Снова подмигнул Рябко:
— Рябко, съешь Романчука и закуси Савчаком!
Рябко согнулся, приготовился, подождал, пока Романчук пойдёт в кандидаты — и прыг, хрум-хрум — и нет Романчука. Схватился ещё за Савчака, но не повезло: подавился бедняга толстой костью — и отдал богу душу. А Оппозиция уже едва бормотала и не ориентировалась — только ножками перебирала, как та девка, что в пляс хочет, да ждёт, чтоб кто пригласил.
Тогда Переместитель подошёл к ней и говорит:
— Ну что, Оппозиция, ещё дышишь?
— Пдав... пдав... пдав... — бормотала Оппозиция и сама засмущалась.
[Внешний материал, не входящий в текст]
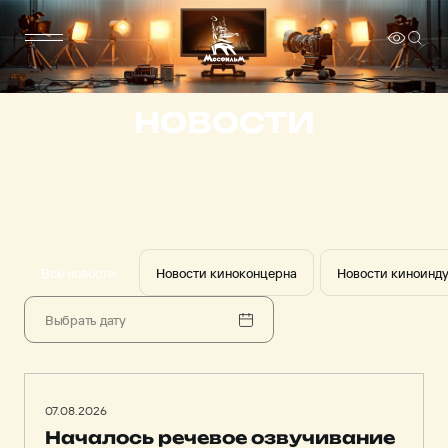
НОВОСТИ
Все новости
Новости киноконцерна
Новости киноинд
07.08.2026
Началось речевое озвучивание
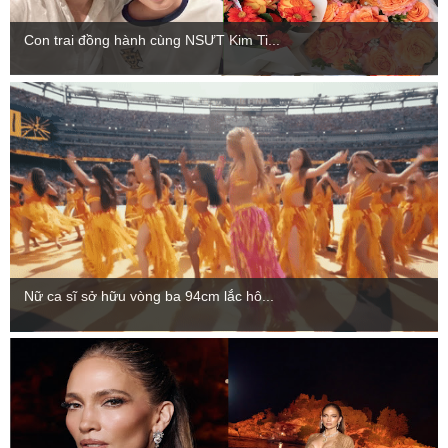
Con trai đồng hành cùng NSƯT Kim Ti...
Nữ ca sĩ sở hữu vòng ba 94cm lắc hô...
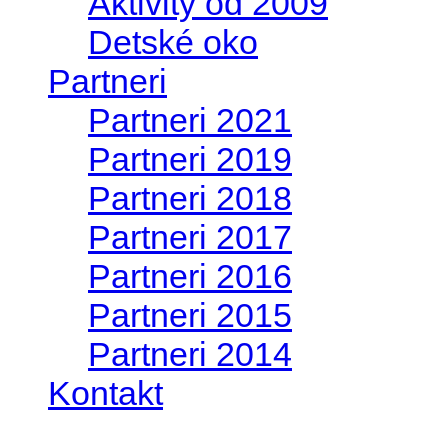
Aktivity od 2009
Detské oko
Partneri
Partneri 2021
Partneri 2019
Partneri 2018
Partneri 2017
Partneri 2016
Partneri 2015
Partneri 2014
Kontakt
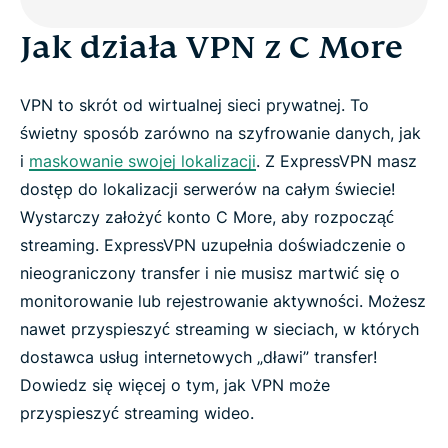
Jak działa VPN z C More
VPN to skrót od wirtualnej sieci prywatnej. To
świetny sposób zarówno na szyfrowanie danych, jak
i
maskowanie swojej lokalizacji
. Z ExpressVPN masz
dostęp do lokalizacji serwerów na całym świecie!
Wystarczy założyć konto C More, aby rozpocząć
streaming. ExpressVPN uzupełnia doświadczenie o
nieograniczony transfer i nie musisz martwić się o
monitorowanie lub rejestrowanie aktywności. Możesz
nawet przyspieszyć streaming w sieciach, w których
dostawca usług internetowych „dławi” transfer!
Dowiedz się więcej o tym, jak VPN może
przyspieszyć streaming wideo.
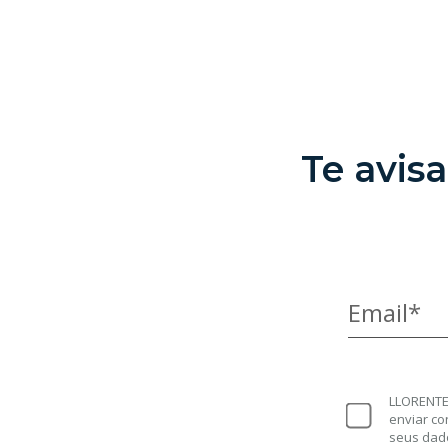
Te avis
Email*
LLORENTE 
enviar co
seus dad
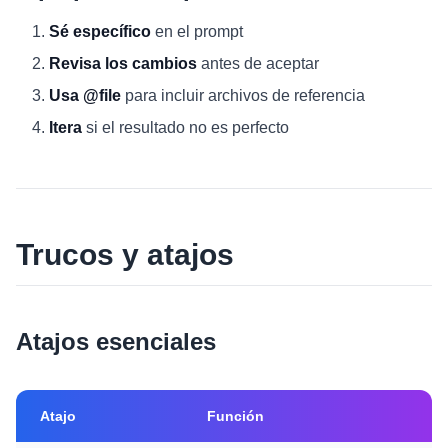
Sé específico
en el prompt
Revisa los cambios
antes de aceptar
Usa @file
para incluir archivos de referencia
Itera
si el resultado no es perfecto
Trucos y atajos
Atajos esenciales
Atajo
Función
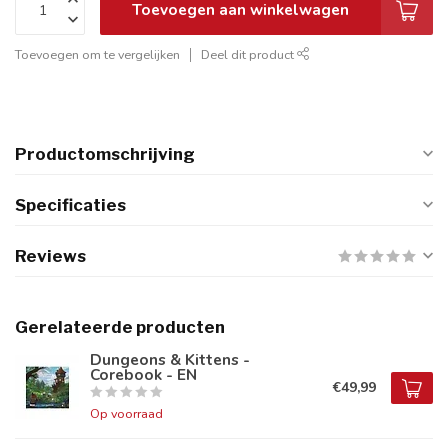
Toevoegen aan winkelwagen
Toevoegen om te vergelijken
Deel dit product
Productomschrijving
Specificaties
Reviews
Gerelateerde producten
Dungeons & Kittens -
Corebook - EN
€49,99
Op voorraad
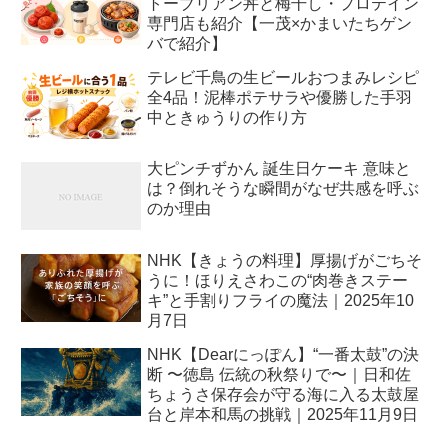
トーブリアン丼と梅干し・プロテイン
専門店も紹介【一茂×かまいたちゲン
バで紹介】
テレビ千鳥の生ビールおつまみレシピ
全4品！泥棒ポテサラや優勝した手羽
中ときゅうりの作り方
大ピンチずかん 誕生日ケーキ 意味と
は？倒れそうな瞬間がなぜ共感を呼ぶ
のか理由
NHK【きょうの料理】厚揚げがごちそ
うに！ほりえさわこの“肉巻きステー
キ”と手割りフライの魔法｜2025年10
月7日
NHK【Dearにっぽん】“一番太鼓”の決
断 〜徳島 伝統の秋祭りで〜｜日和佐
ちょうさ保存会が守る海に入る太鼓屋
台と岸本和馬の挑戦｜2025年11月9日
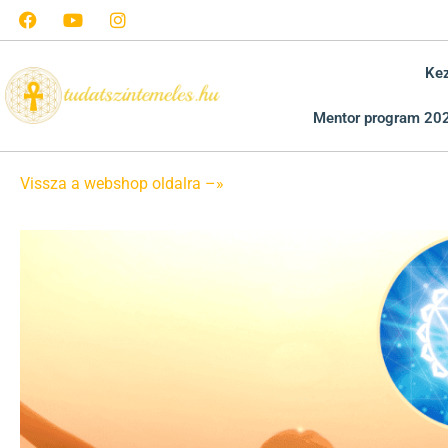
Ke
Mentor program 20
Vissza a webshop oldalra –»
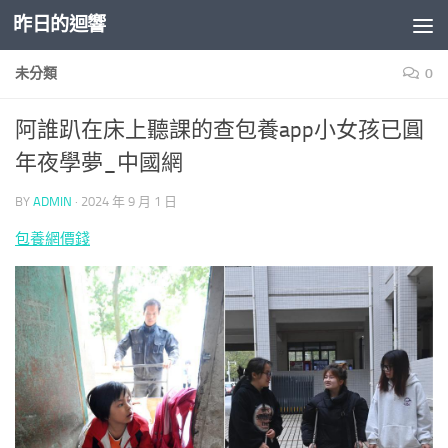
昨日的迴響
Skip to content
未分類
0
阿誰趴在床上聽課的查包養app小女孩已圓
年夜學夢_中國網
BY
ADMIN
·
2024 年 9 月 1 日
包養網價錢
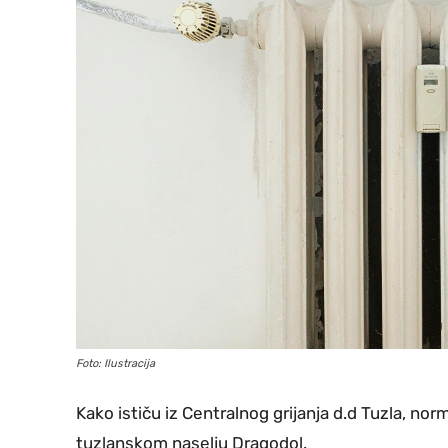
Foto: Ilustracija
Kako ističu iz Centralnog grijanja d.d Tuzla, no
tuzlanskom naselju Dragodol.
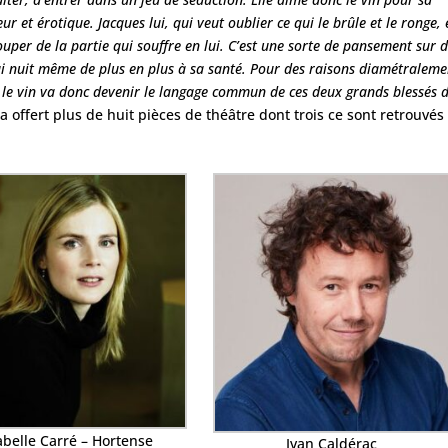
ur et érotique. Jacques lui, qui veut oublier ce qui le brûle et le ronge,
per de la partie qui souffre en lui. C’est une sorte de pansement sur 
 qui nuit même de plus en plus à sa santé. Pour des raisons diamétraleme
 le vin va donc devenir le langage commun de ces deux grands blessés d
a offert plus de huit pièces de théâtre dont trois ce sont retrouvés
abelle Carré – Hortense
Ivan Caldérac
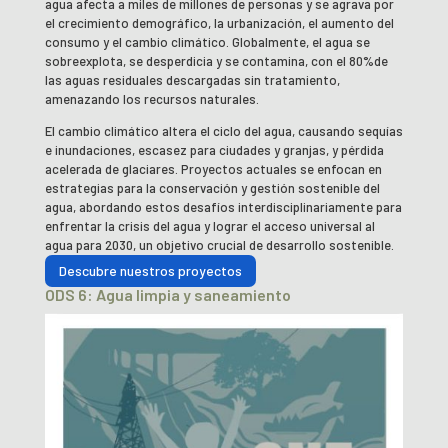
agua afecta a miles de millones de personas y se agrava por
el crecimiento demográfico, la urbanización, el aumento del
consumo y el cambio climático. Globalmente, el agua se
sobreexplota, se desperdicia y se contamina, con el 80%de
las aguas residuales descargadas sin tratamiento,
amenazando los recursos naturales.
El cambio climático altera el ciclo del agua, causando sequías
e inundaciones, escasez para ciudades y granjas, y pérdida
acelerada de glaciares. Proyectos actuales se enfocan en
estrategias para la conservación y gestión sostenible del
agua, abordando estos desafíos interdisciplinariamente para
enfrentar la crisis del agua y lograr el acceso universal al
agua para 2030, un objetivo crucial de desarrollo sostenible.
Descubre nuestros proyectos
ODS 6: Agua limpia y saneamiento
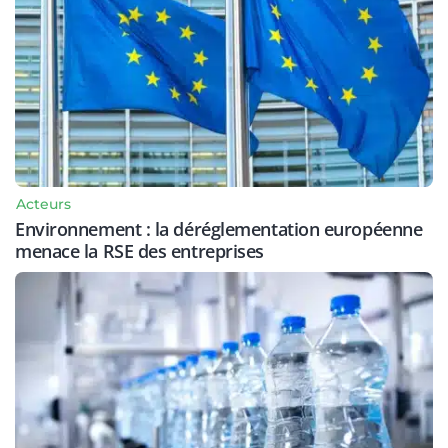
Acteurs
Environnement : la déréglementation européenne
menace la RSE des entreprises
— Брось это! — резко сказал Переместитель. — До сих пор были раны, а не перестанешь мяукать — будут и скорпионы. Я могу всё, запугать меня не выйдет. Отвечай честно: достаточно с тебя?
— Достаточно, достаточно, достаточно... — прошептала Оппозиция, биясь в грудь.
— Так чего же хочешь? Что тебе нужно?
— Должности... авансы... — уже совсем стыдливо прошептала Оппозиция.
— Вот так и говори! — сказал Переместитель. — Надо было с этого начинать. А то — равноправие да равноправие! Будто я способен всех марципанами накормить! Никогда богатый не будет равен бедному, учёный — тёмному, умный — глупцу. Хоть замяукайся до скончания веков — ничего не вымяукаешь. А вот должности и авансы — это другое. Это — реальная политика. Тут мы на твёрдой почве. Тут мы договоримся — я уверен. Только будьте умны, хватайте реальное, берите, что можем дать, а не мечтайте о жареном льде. Поняли?
— Полностью, батюшка, полностью! — подтвердила Оппозиция.
— Идите же теперь и не грешите впредь! На выборах увидимся. Прощайте!
И Оппозиция, смиренно поцеловав Переместителю руку, пошла домой. А по дороге, подумав хорошенько, обрадовалась страшно и, встав в хоровод, взявшись за руки, затянула славную национальную «Марсельезу»:
Сжалился Господь над раком — сжалится и над нами:
Значит, будем жить прекрасно под четырьмя панами.
Пан епископ, пан староста — пара хоть куда,
Третий — пан министр сам, четвёртый — станчик, да!
Первому — поклон низенький: тот язык отрежет;
Второму — смиренье с душой: тот и в душу лезет.
Третий скажет: «Дай, убогий, четвертинку шкварки!»
А четвёртый на нас крикнет: «Это чернь, бунтарки!»